• [Saved data entries]:
------------

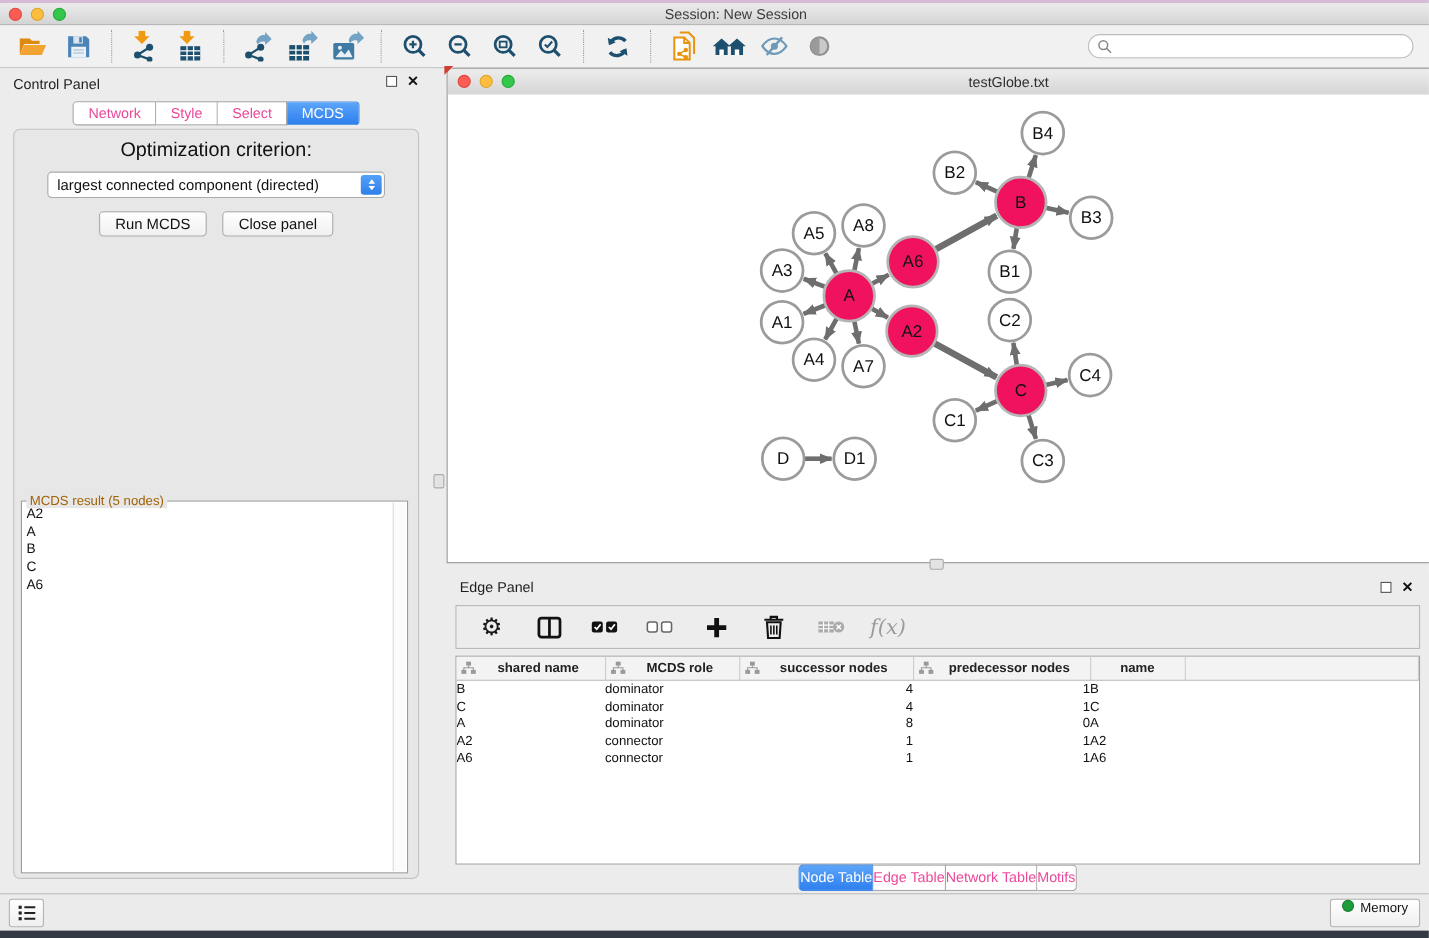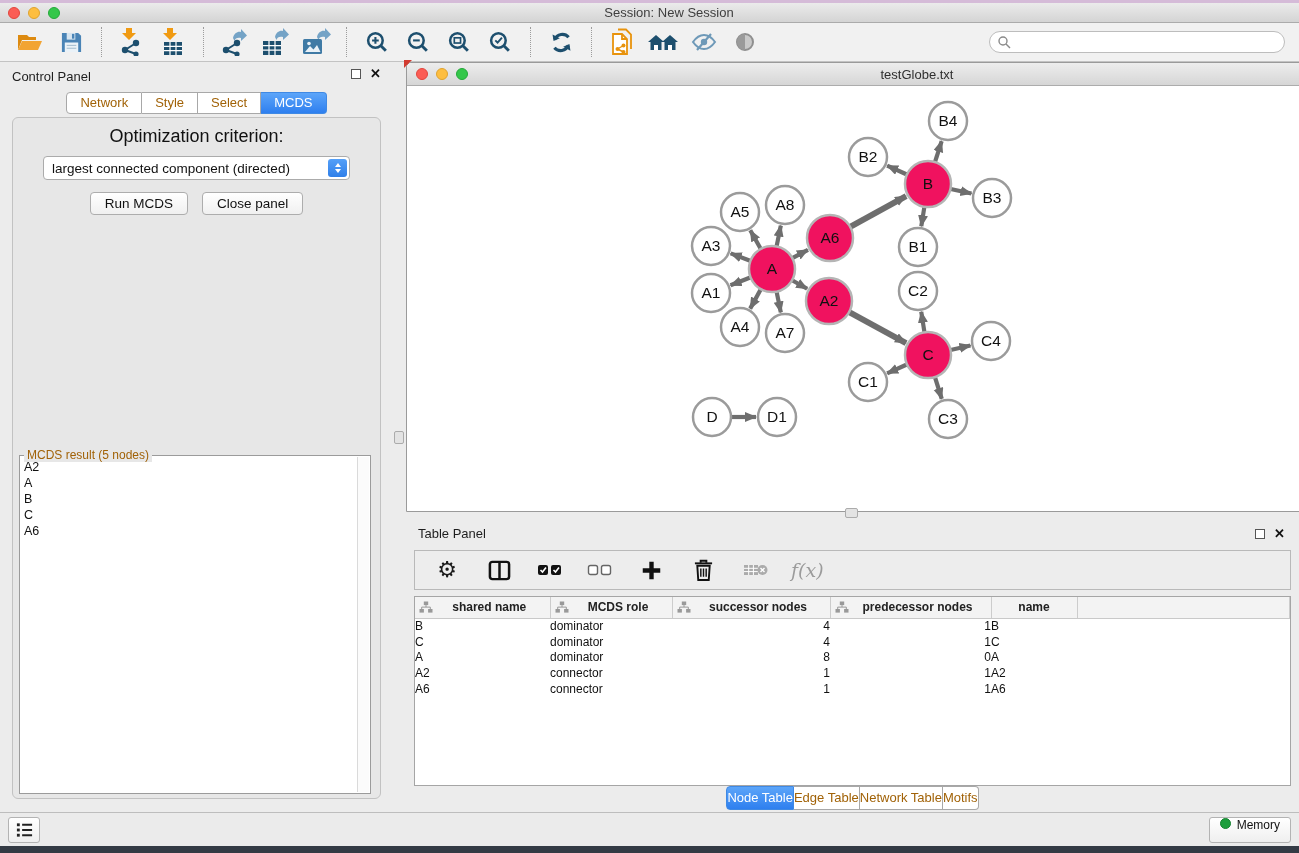--- a/index.html
+++ b/index.html
@@ -40,7 +40,7 @@
   .cp-tabs { display:flex; justify-content:center; margin-top:6px; position:relative; z-index:2; }
   .seg { display:flex; }
   .seg .tab { background:#fff; border:1px solid #A8A8A8; border-left:none; padding:2px 13px 3px;
-    font-size:13px; color:#a16207; }
+    font-size:13px; color:#ec4899; }
   .seg .tab:first-child { border-left:1px solid #A8A8A8; border-radius:4px 0 0 4px; }
   .seg .tab:last-child { border-radius:0 4px 4px 0; }
   .seg .tab.active { background:linear-gradient(#5CA5F9,#2E7FEF); color:#fff; border-color:#3F89E4; }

------------

• [Task statement]:
Would you retype each line above exactly and skip every image?

• [Task result]:
--- a/index.html
+++ b/index.html
@@ -40,7 +40,7 @@
   .cp-tabs { display:flex; justify-content:center; margin-top:6px; position:relative; z-index:2; }
   .seg { display:flex; }
   .seg .tab { background:#fff; border:1px solid #A8A8A8; border-left:none; padding:2px 13px 3px;
-    font-size:13px; color:#a16207; }
+    font-size:13px; color:#ec4899; }
   .seg .tab:first-child { border-left:1px solid #A8A8A8; border-radius:4px 0 0 4px; }
   .seg .tab:last-child { border-radius:0 4px 4px 0; }
   .seg .tab.active { background:linear-gradient(#5CA5F9,#2E7FEF); color:#fff; border-color:#3F89E4; }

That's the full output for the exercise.